Les irréductibles légionnaires du capitalisme et de son libre marché nous serinent (leurs propres intérêts à forte connotation pécuniaire obligent) que la mise en concurrence de milliers d’agents économiques a toutes les vertus : innovation et efficacité accrues, juste prix des produits et services, utilisation optimale de toutes les ressources, élimination des entrepreneurs les plus faibles, satisfaction des besoins des consommateurs, etc.

Pour ces croisés capitalistes, il n’y a pas de services publics (de l’éducation à la santé en passant par l’eau, les garderies et l’armée). Naturellement, pour que le marché fleurisse et s’épanouisse, il faut qu’il soit libre et qu’il puisse opérer sans aucun irritant ou entrave, comme l’est l’État qui pollue le marché par ses interventions stériles et inutiles, qu’ils disent le plus sérieusement du monde. De cette façon, les gens seront plus libres qu’ils claironnent. Vraiment merveilleux !

Il y a juste un petit hic avec leur bébelle : dans toutes les industries, il n’y a justement pas de marché.

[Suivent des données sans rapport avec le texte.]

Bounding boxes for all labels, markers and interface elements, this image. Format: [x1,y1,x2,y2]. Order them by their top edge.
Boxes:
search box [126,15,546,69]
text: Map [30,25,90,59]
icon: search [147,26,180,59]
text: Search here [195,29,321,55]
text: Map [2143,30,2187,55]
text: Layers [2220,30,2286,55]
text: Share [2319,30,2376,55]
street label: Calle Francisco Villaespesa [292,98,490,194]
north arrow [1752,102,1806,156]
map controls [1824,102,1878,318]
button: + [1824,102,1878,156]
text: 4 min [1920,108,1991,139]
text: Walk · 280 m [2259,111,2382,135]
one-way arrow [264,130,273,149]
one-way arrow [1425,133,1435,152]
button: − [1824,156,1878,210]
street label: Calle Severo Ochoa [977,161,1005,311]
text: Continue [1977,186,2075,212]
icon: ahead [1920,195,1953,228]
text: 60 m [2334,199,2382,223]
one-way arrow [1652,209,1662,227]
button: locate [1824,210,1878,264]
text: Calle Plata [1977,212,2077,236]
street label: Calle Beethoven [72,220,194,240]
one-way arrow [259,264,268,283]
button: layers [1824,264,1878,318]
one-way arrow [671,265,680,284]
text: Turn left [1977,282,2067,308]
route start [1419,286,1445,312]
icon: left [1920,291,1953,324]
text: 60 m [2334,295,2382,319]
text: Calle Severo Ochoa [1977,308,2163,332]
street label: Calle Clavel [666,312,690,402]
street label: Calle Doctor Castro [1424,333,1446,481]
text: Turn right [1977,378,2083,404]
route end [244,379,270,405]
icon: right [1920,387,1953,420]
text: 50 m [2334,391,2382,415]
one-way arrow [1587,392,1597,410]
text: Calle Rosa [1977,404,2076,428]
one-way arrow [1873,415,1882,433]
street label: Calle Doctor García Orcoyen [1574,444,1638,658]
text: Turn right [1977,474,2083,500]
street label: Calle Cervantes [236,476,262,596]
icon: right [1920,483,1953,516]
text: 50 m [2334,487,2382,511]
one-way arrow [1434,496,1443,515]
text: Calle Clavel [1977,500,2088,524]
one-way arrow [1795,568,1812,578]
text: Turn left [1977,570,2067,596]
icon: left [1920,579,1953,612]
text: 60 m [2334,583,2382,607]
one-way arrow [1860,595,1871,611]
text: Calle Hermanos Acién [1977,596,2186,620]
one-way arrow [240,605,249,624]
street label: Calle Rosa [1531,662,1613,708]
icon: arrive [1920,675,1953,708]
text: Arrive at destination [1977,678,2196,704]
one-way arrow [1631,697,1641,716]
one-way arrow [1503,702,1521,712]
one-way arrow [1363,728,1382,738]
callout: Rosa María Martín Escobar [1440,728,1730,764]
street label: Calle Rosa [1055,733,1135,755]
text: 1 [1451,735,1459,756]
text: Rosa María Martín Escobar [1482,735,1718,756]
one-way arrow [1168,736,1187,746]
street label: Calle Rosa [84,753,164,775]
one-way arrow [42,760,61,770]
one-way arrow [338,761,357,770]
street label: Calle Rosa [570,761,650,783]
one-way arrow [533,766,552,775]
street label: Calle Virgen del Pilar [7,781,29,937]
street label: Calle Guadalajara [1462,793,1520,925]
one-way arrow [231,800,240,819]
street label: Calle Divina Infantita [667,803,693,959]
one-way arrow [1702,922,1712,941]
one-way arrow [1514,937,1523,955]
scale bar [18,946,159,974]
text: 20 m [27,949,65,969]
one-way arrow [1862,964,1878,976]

Le marché existe que dans les têtes des opportunistes. Tous les secteurs économiques sont dominés par une poignée de compagnies plus grosses que les États formant alors un oligopole qui fait la pluie et le beau temps. Ce sont elles, et elles seules, qui dictent les prix, les impôts qu’elles vont payer, les subventions qu’elles doivent recevoir, les lois environnementales à tolérer, les conditions de travail de leurs employés, les usines à fermer, etc. Elles tiennent ainsi en otage les consommateurs, les travailleurs, la population et les gouvernements, qui eux leurs sont inféodés.

Prenons quelques cas récents très concrets. Dans un article du journal Les Affaires du 25 mai 2010 intitulé « Banques : Les critiques [soit la prestigieuse revue The Economist] estiment que le conservatisme [canadien] était dû d’abord et avant tout à un oligopole confortable (sic) », on peut lire que, selon The Economist, « les banques canadiennes se sont partagé un marché intérieur lucratif et elles ont mis fin aux guerres de prix. Il en résulte que les Canadiens paient plus cher que les autres leurs services financiers (sic) ». On ne peut taxer The Economist et Les Affaires de marxistes ! Vaut mieux pour les compagnies de collaborer entre « gentlemans » que de se faire la guerre…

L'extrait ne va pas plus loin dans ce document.